[TASK]
Sort through the entries below and pull out lines containing the word "median".

[THE RECORDS]
======
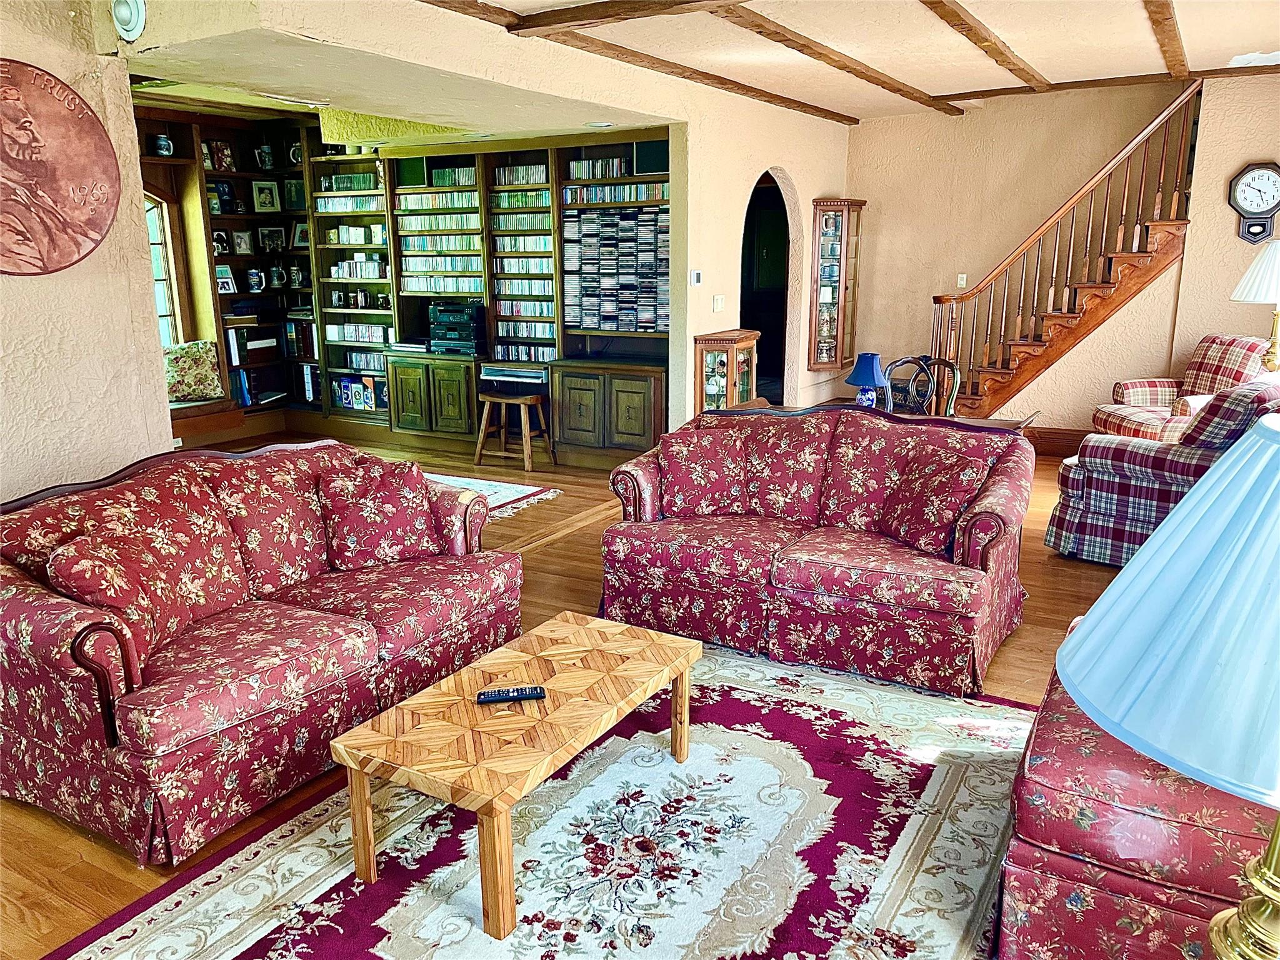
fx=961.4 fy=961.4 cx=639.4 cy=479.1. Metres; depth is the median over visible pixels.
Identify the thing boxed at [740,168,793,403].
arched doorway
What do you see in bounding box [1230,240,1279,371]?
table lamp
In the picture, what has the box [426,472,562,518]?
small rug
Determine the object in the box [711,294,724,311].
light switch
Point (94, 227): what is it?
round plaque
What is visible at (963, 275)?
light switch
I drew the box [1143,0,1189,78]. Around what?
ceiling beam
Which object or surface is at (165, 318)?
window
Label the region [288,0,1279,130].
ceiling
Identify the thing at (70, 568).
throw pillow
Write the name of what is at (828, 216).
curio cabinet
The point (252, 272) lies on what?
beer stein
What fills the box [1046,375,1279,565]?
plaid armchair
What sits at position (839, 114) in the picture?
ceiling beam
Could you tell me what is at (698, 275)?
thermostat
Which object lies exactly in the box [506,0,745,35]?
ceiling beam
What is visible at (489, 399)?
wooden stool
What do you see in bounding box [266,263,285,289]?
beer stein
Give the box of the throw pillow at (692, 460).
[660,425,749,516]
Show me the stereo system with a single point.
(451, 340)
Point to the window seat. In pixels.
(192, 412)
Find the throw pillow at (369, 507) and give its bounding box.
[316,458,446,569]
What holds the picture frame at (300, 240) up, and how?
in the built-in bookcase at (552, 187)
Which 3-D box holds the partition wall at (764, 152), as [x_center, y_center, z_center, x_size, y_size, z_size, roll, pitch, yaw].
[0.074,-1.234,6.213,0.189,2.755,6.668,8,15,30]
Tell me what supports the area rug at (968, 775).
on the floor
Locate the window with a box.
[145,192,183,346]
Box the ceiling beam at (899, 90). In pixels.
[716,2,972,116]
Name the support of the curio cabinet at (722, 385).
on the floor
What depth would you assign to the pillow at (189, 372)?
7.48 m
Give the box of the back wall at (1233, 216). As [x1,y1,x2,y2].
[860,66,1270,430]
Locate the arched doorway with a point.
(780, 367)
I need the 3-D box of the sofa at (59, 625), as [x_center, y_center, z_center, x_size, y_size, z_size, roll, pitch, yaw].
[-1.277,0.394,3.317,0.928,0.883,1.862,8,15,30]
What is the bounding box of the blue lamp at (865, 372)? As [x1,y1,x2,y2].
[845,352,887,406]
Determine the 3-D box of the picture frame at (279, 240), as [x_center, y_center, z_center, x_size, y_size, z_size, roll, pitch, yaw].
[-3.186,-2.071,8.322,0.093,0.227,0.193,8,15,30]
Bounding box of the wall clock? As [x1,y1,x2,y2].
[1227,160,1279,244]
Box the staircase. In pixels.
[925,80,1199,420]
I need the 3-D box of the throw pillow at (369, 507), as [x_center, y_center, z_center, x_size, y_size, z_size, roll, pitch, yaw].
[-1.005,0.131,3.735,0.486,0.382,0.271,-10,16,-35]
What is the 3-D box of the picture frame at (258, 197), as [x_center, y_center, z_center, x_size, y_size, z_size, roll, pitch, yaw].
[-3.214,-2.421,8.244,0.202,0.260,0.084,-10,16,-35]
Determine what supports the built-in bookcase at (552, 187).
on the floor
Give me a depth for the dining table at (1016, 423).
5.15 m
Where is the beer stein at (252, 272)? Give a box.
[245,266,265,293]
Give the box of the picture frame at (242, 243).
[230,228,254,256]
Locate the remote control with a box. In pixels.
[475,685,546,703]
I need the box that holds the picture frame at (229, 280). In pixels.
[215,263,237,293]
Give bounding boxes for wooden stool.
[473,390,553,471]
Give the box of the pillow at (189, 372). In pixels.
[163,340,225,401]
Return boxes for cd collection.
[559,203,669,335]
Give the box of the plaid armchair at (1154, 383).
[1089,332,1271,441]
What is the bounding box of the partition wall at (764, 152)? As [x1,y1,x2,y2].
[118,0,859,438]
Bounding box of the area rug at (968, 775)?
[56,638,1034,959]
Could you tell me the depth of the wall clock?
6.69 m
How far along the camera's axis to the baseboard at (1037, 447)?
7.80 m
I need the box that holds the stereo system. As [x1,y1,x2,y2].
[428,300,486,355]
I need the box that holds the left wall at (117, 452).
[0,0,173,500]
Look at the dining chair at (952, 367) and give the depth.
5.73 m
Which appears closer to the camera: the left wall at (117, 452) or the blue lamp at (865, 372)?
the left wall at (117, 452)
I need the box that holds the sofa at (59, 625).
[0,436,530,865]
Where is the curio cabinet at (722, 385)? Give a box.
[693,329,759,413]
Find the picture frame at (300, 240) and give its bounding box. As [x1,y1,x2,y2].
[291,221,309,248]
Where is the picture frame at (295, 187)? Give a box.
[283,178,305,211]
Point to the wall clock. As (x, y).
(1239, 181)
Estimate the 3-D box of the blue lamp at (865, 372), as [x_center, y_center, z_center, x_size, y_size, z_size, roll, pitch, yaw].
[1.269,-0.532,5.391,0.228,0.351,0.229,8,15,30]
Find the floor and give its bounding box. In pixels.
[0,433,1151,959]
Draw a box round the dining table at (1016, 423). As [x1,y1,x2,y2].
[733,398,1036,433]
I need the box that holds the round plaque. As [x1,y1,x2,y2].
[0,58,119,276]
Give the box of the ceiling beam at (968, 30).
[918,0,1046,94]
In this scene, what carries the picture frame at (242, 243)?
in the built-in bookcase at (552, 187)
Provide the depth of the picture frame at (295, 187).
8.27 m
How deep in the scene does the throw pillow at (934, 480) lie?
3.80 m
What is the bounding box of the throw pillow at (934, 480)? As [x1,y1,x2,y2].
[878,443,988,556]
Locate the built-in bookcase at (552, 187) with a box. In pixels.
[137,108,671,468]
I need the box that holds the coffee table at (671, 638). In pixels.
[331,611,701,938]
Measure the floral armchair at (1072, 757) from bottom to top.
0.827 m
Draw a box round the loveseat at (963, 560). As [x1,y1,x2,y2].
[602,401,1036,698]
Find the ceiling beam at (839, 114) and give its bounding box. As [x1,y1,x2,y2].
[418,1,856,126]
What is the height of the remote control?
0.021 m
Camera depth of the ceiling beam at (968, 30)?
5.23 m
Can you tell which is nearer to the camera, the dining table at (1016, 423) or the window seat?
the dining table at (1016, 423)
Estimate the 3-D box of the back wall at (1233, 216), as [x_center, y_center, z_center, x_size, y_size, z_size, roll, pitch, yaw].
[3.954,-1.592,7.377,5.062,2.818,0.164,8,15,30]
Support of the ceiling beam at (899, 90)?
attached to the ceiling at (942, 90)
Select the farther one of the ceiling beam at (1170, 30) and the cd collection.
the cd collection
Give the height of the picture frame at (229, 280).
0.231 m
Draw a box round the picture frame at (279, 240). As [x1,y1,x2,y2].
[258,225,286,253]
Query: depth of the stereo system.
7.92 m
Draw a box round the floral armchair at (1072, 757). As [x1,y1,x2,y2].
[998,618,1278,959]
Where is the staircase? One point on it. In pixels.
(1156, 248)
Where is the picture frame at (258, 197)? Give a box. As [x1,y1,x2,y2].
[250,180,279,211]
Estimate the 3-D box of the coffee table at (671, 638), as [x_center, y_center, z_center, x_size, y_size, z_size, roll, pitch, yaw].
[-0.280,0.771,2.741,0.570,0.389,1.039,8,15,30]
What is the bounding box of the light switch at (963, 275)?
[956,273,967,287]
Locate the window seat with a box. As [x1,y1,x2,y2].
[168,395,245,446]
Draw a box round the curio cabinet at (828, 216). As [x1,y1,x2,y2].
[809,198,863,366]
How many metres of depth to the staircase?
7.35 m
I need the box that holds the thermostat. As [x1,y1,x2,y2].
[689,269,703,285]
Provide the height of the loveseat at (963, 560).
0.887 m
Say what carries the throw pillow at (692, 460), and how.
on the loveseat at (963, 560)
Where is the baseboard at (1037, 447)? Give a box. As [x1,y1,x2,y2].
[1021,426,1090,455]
======
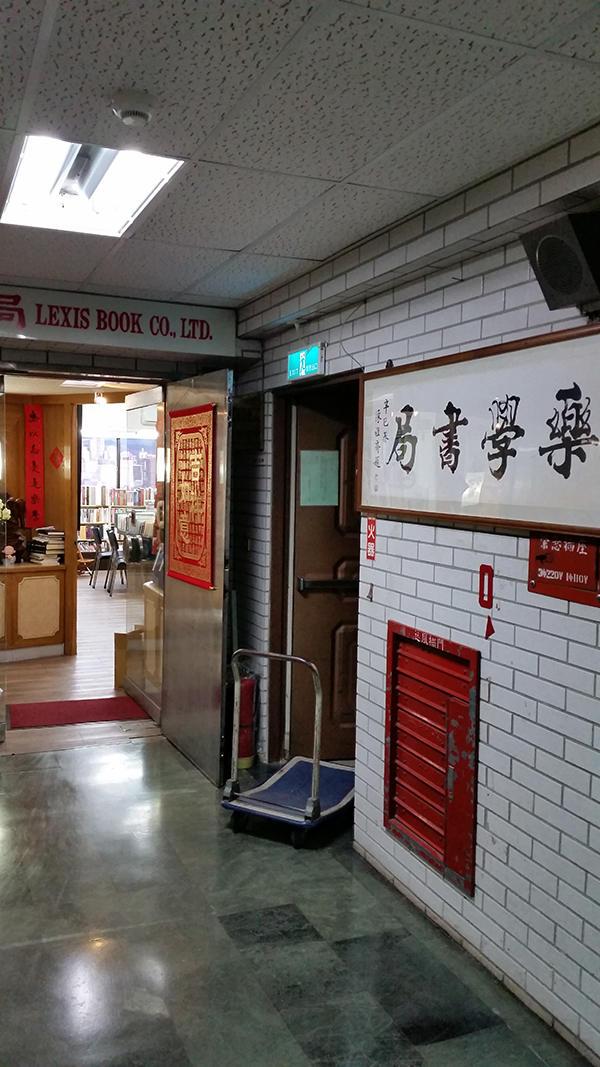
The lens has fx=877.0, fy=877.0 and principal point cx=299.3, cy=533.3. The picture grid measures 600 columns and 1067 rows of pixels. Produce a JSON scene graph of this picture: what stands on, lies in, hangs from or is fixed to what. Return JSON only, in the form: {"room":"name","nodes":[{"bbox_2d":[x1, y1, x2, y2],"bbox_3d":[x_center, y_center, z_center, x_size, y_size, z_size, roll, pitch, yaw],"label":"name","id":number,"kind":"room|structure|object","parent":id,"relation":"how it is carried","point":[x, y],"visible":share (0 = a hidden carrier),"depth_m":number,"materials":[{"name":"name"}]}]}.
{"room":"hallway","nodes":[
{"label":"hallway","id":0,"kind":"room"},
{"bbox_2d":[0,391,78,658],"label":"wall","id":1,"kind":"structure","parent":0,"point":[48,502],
======
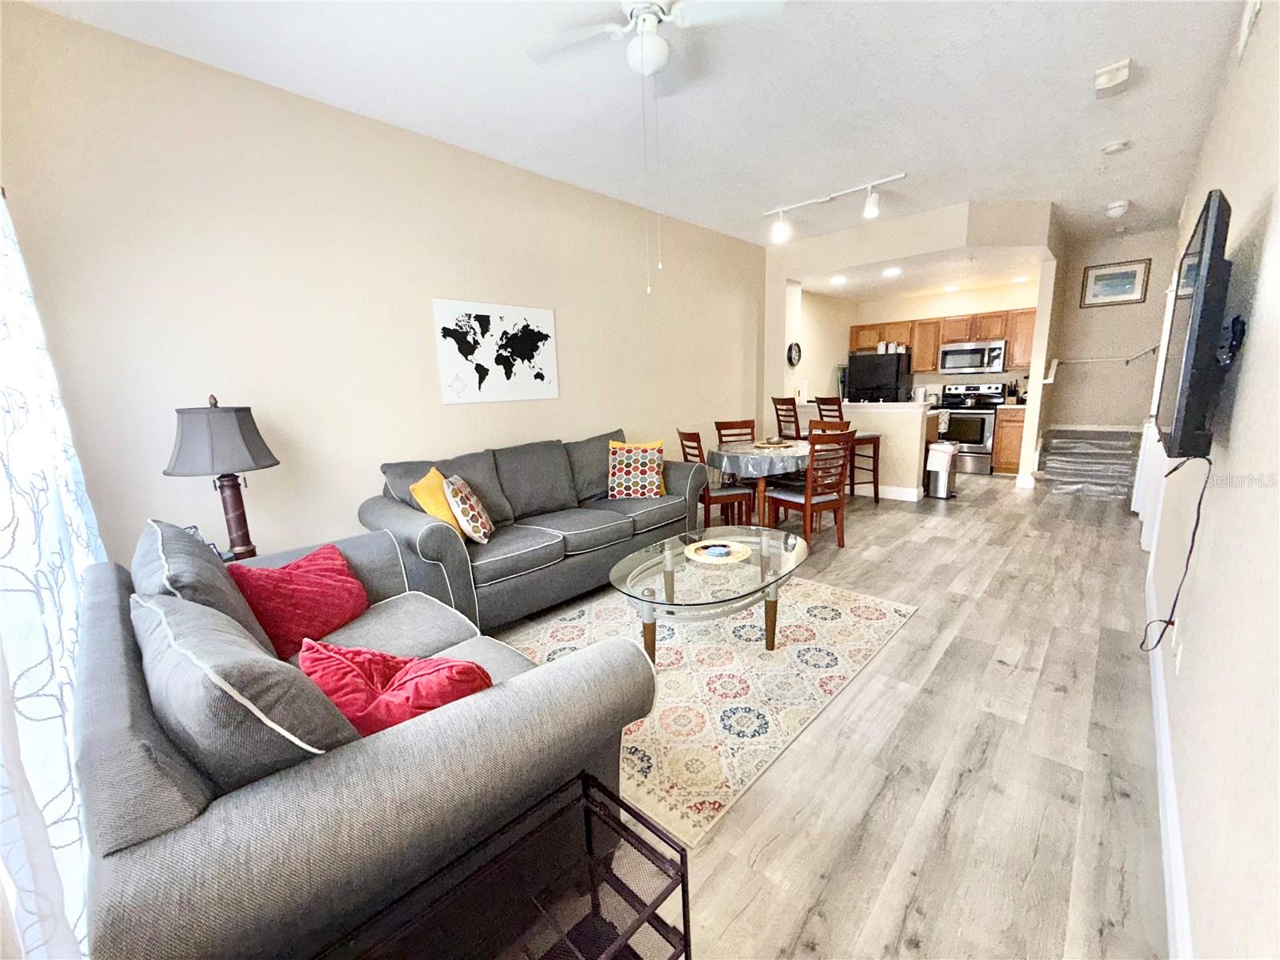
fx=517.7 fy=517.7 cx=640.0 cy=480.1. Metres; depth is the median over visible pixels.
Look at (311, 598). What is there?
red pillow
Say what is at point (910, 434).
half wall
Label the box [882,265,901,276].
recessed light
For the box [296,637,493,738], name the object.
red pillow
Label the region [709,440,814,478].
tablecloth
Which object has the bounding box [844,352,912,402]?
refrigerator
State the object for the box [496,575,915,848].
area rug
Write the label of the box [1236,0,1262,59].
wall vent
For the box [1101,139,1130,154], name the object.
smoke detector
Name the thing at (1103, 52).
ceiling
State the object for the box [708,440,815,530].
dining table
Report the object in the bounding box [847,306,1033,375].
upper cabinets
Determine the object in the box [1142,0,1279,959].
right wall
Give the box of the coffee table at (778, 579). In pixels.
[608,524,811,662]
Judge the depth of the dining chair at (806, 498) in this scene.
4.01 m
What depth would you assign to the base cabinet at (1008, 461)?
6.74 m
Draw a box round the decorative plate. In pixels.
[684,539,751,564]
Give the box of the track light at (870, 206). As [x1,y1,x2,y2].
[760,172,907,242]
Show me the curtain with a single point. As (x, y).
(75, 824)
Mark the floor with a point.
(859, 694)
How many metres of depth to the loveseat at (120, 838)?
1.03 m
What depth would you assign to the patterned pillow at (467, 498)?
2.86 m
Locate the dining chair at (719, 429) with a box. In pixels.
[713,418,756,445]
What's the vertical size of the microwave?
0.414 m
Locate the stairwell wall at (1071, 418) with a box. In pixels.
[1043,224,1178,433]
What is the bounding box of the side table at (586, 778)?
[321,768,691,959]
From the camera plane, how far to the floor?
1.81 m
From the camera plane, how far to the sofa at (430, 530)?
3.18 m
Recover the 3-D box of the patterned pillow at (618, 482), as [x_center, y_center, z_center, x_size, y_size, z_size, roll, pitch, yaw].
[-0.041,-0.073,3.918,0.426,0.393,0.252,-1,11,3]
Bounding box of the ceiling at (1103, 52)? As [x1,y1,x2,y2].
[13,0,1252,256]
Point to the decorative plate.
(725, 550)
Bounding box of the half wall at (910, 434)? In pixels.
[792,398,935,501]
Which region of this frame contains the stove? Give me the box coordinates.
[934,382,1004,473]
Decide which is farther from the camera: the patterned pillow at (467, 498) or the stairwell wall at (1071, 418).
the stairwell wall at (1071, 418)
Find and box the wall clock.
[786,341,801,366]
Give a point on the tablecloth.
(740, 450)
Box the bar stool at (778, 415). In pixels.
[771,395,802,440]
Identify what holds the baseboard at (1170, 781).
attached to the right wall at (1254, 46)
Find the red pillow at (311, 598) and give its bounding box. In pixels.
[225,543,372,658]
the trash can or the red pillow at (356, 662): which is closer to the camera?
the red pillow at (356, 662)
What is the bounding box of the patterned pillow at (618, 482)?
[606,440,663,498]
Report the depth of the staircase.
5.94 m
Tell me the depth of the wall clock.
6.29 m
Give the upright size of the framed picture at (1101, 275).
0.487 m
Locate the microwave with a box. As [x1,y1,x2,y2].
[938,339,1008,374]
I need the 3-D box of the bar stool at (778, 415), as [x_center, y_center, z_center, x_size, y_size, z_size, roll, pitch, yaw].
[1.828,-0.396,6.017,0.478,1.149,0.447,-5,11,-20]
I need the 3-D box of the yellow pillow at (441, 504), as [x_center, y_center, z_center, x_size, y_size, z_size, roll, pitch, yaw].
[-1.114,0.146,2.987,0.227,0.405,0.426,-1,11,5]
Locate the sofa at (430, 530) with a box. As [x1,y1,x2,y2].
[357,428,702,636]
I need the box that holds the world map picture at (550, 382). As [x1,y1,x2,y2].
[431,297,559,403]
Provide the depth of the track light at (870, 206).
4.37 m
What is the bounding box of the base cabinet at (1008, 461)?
======
[ANSWER TO THE EXERCISE]
fx=961.4 fy=961.4 cx=639.4 cy=479.1. Metres; depth is the median over visible pixels.
fx=517.7 fy=517.7 cx=640.0 cy=480.1. Metres; depth is the median over visible pixels.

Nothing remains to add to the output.